Enhancing channel estimation accuracy in polar-coded MIMO–OFDM systems via CNN with 5G channel models

Abstract

In this paper, a novel channel estimation technique for multiple-input multiple-output orthogonal frequency-division multiplexing (MIMO–OFDM) systems in fifth generation (5G) networks is proposed, which leverages the power of convolutional neural networks (CNNs) along with the application of polar coding. By employing polar encoding at the transmitter and polar decoding at the receiver, the proposed system enhances error correction performance, reliability, and data transmission rate in 5G networks. A novel optimized CNN-based channel estimation technique, named CNN-CENet, has been integrated into the polar-coded MIMO–OFDM receiver. This integration aims to address the interference and noise challenges in 5G systems. The proposed channel estimation method utilizes multiple layers of CNN to accurately characterize the properties of the real channel by incorporating least squares (LS) estimations. Hence, the proposed CNN-CENet provides an accurate estimation of the channel coefficients, enabling efficient signal detection at the receiver. The MATLAB simulation has been conducted using deep learning and 5G toolboxes to obtain results for various channel parameters. These results are then compared with the LS and minimum mean square error (MMSE) methods for performance evaluation.
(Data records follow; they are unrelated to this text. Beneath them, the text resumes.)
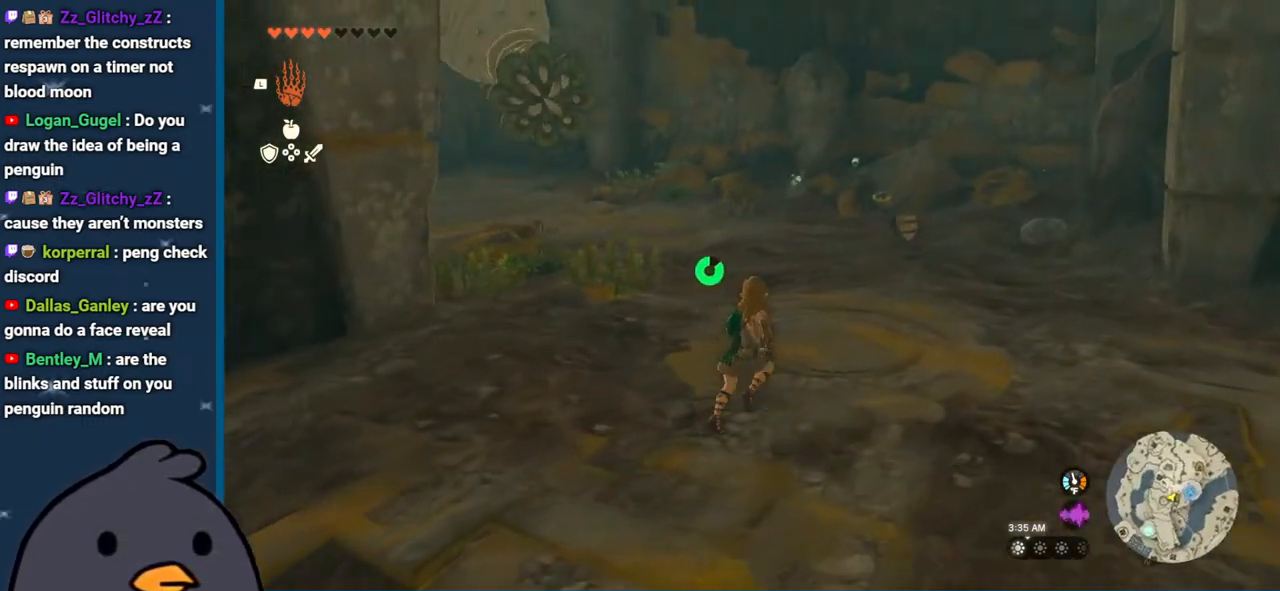
{"buttons": ["B"], "left_stick": "up", "right_stick": "center", "events": [[67, "B", "down"]]}
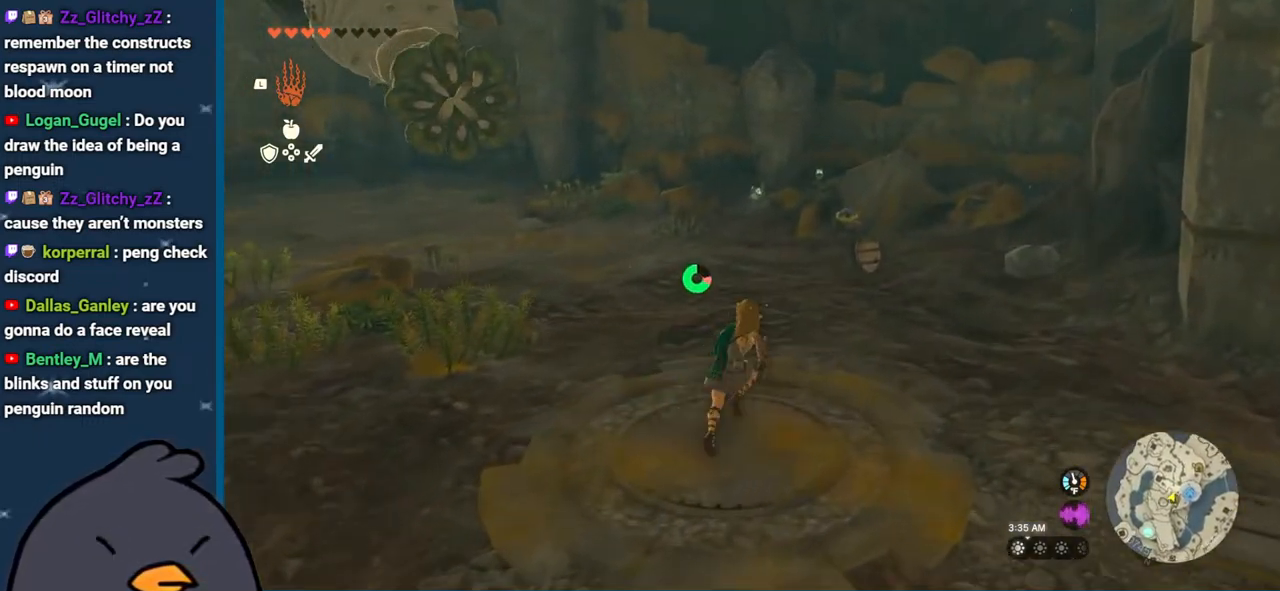
{"buttons": [], "left_stick": "up", "right_stick": "center", "events": [[250, "B", "up"]]}
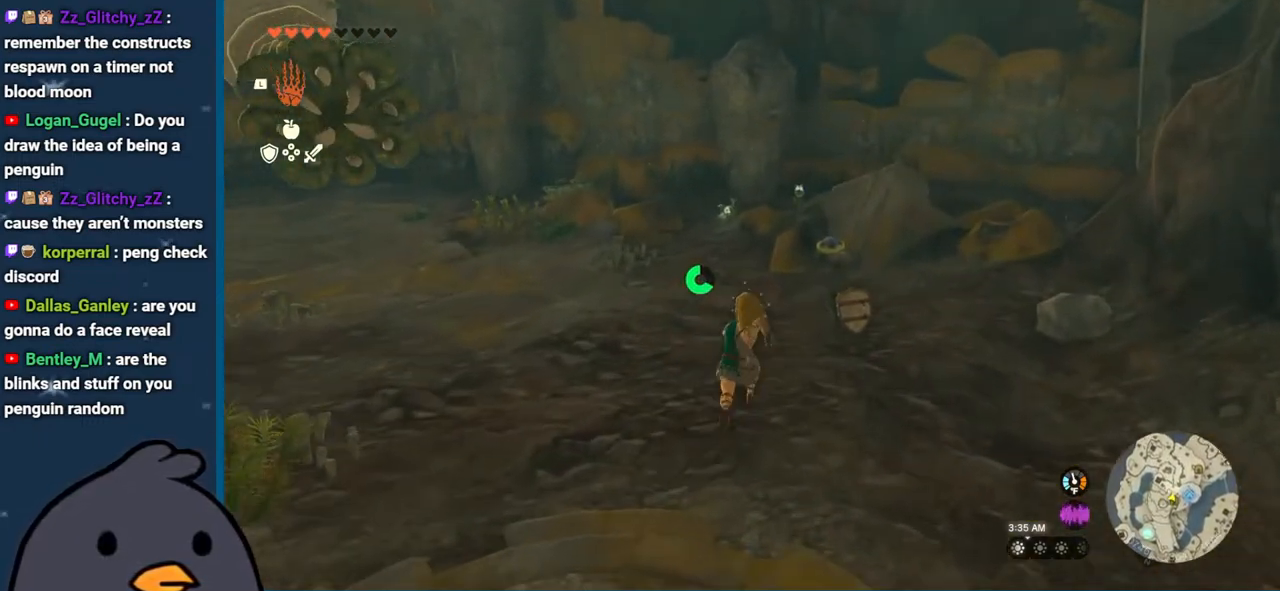
{"buttons": [], "left_stick": "up", "right_stick": "down", "events": [[317, "right_stick", "down"]]}
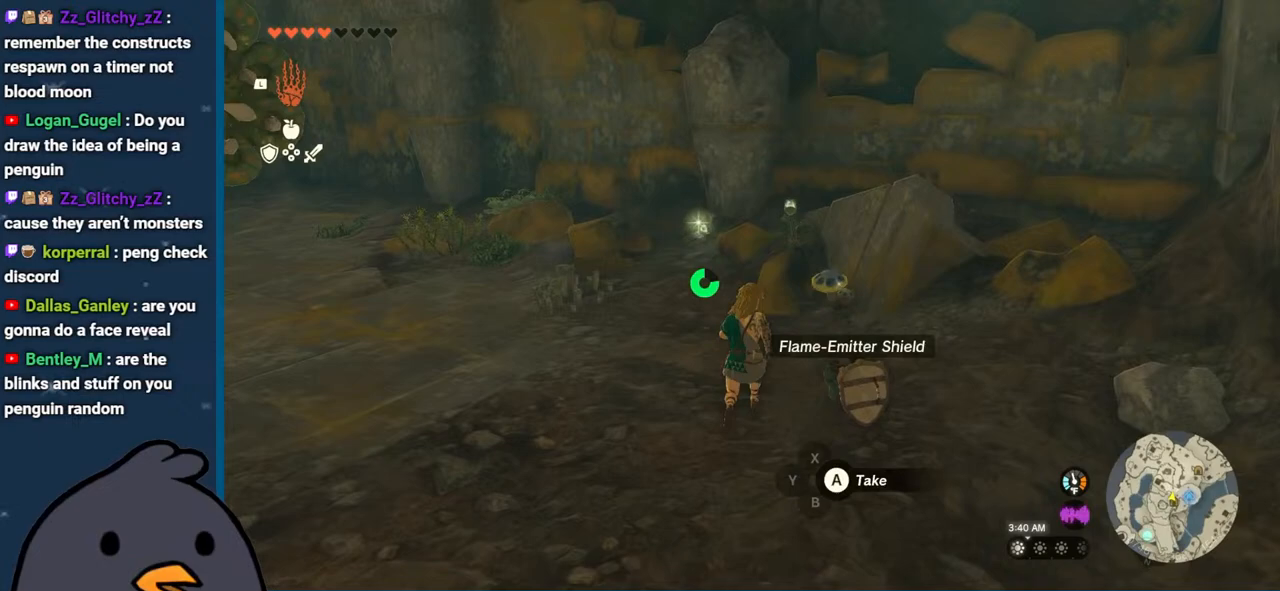
{"buttons": ["A"], "left_stick": "up", "right_stick": "center", "events": [[233, "right_stick", "center"], [417, "A", "down"]]}
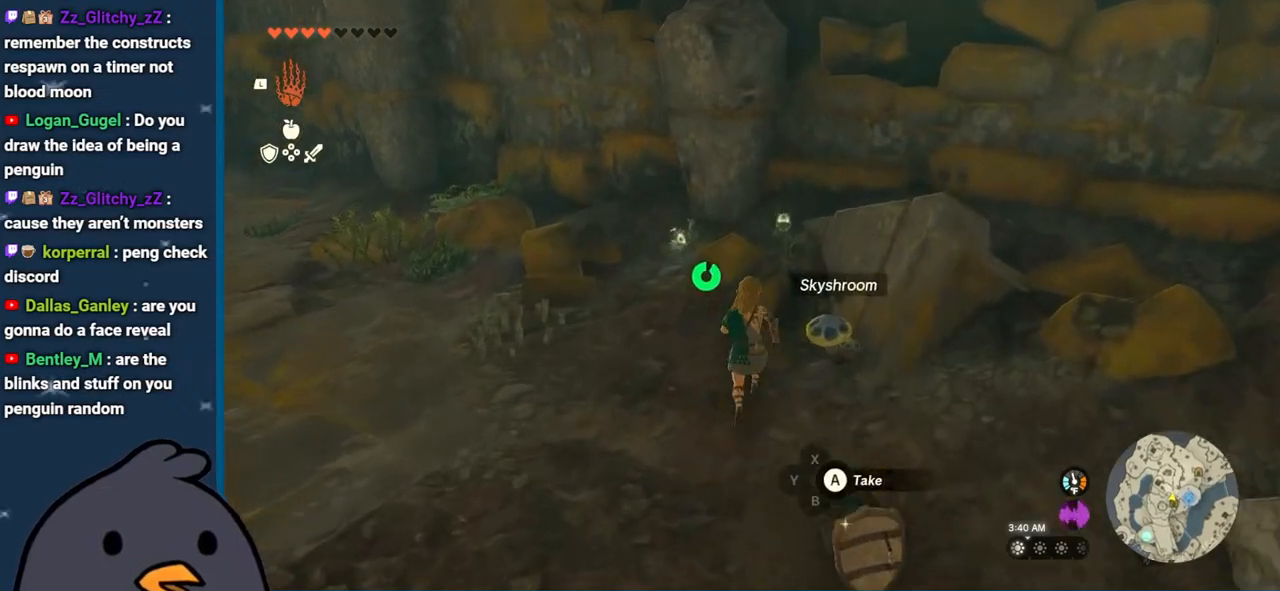
{"buttons": ["A"], "left_stick": "up", "right_stick": "center", "events": [[17, "A", "up"], [100, "A", "down"], [167, "A", "up"], [250, "A", "down"], [367, "A", "up"], [433, "A", "down"]]}
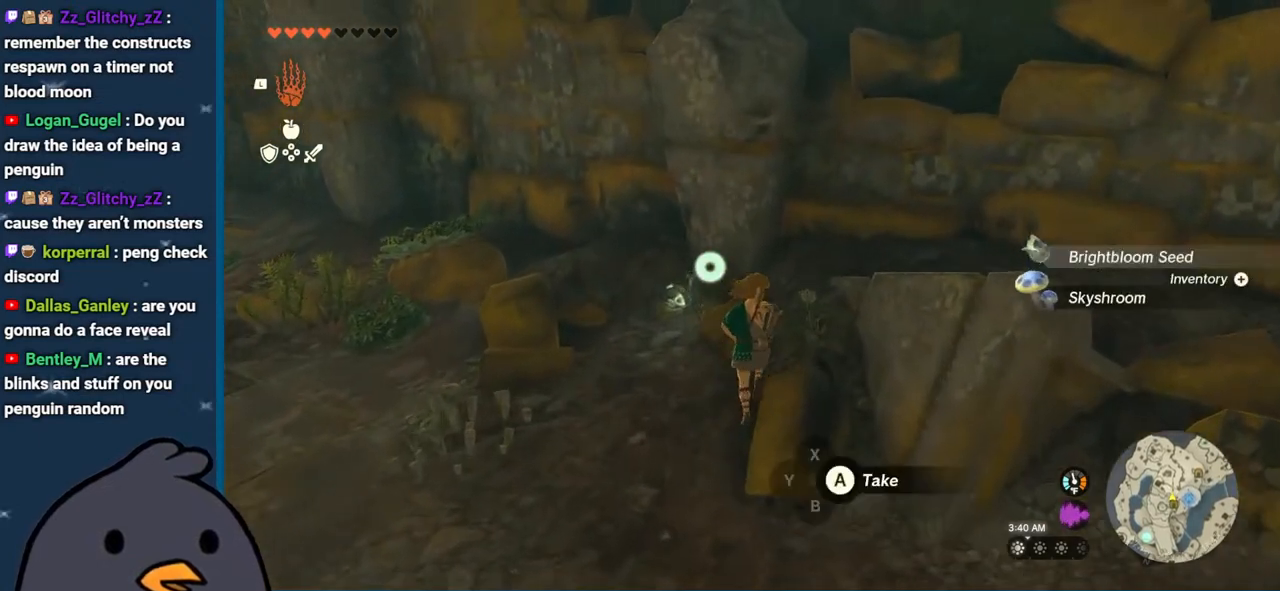
{"buttons": [], "left_stick": "down", "right_stick": "center", "events": [[50, "A", "up"], [117, "A", "down"], [183, "left_stick", "up-left"], [233, "A", "up"], [300, "A", "down"], [333, "left_stick", "left"], [383, "A", "up"], [500, "left_stick", "down"]]}
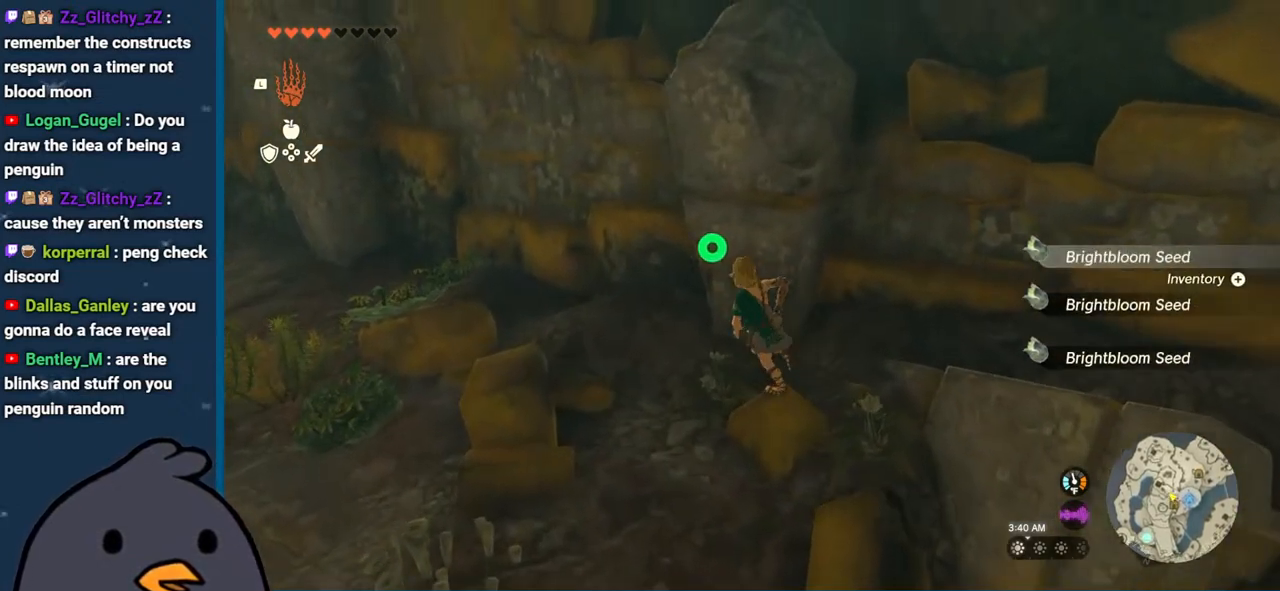
{"buttons": [], "left_stick": "right", "right_stick": "right", "events": [[67, "right_stick", "down-right"], [117, "right_stick", "right"], [217, "left_stick", "down-right"], [483, "left_stick", "right"]]}
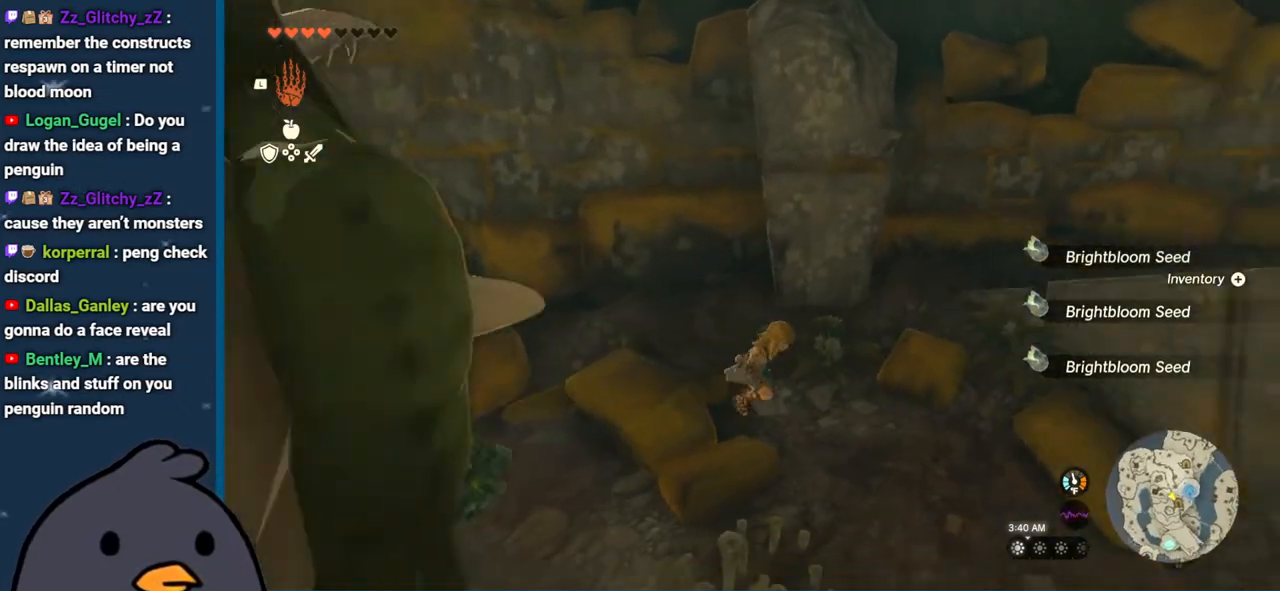
{"buttons": ["B"], "left_stick": "right", "right_stick": "right", "events": [[117, "B", "down"]]}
The proposed model surpasses the performance of the LS and MMSE methods, achieving a significant 95.6% reduction in mean square error (MSE) compared to LS and a substantial 59.7% reduction compared to MMSE. Additionally, it delivers notable bit error rate (BER) reductions of 59.8% and 53.2% for LS and MMSE, respectively, in low mobility scenarios, and 57.4% and 48.5% reductions in high mobility scenarios. This improvement leads to enhanced reliability and overall system efficiency.